Do You Hate Fascism? Boycott the Super Bowl
It’s Super Bowl week, but all I can think about is Nazis
My grandfather fought the Nazis in the Second World War. I remember him as a man of principle but with empathy and grace. The Spry family home in Ottawa was like a tribute to his fight and sacrifice, the toll and trauma of WWII. Medals, commendations, and gifts from heads of state and senior officers made the house like a museum, and many of those items now grace the walls and corners of my parents’ home. As my father tells it, the keepsakes that meant the most to him were the ones from his men, a community sentiment that I would like to believe runs in our blood. I have a few items: some of his journals, his collected Shakespeare, and two Fougasse prints warning that “Careless Talk Costs Lives,” depicting Hitler and Mussolini listening in the wallpaper and portraiture. As right-wing populism and fascism (and yes, Nazism) have returned to our everyday life, this time on domestic shores, I often wonder how Papa, as I knew Major General DC Spry, would confront our current reality.
I know one thing is certain: He wouldn’t buy a fucking Tesla.

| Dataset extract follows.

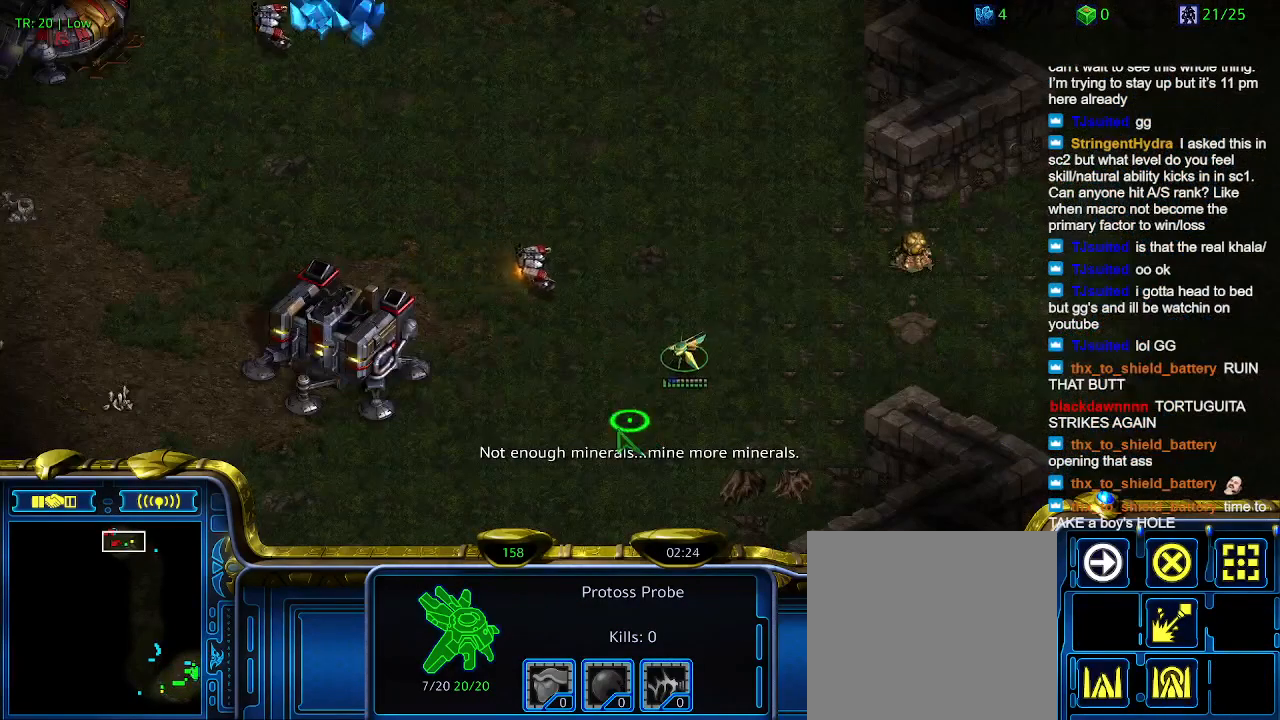
{"keys": [], "events": [[300, "a", "down"], [400, "a", "up"]]}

This past week, a trade war was averted at the eleventh hour. Donald Trump was prepared to levy 25% tariffs on Canadian and Mexican imports, and the two North American cousins planned their own in retaliation. At the end of the day, it ended up being a lot of bluster with little consequence—Canada agreed to a plan it had announced in December, and the US backed off its tariffs for at least a month. All the while, Trump continues to threaten the annexation of my homeland, openly claiming that the ultimate end to all this would be Canada becoming the 51st state. Perhaps it’s bluster or maybe hubris, but almost certainly an enactment of what Naomi Klein calls The Shock Doctrine, “the rapid-fire corporate reengineering of societies still reeling from shock.”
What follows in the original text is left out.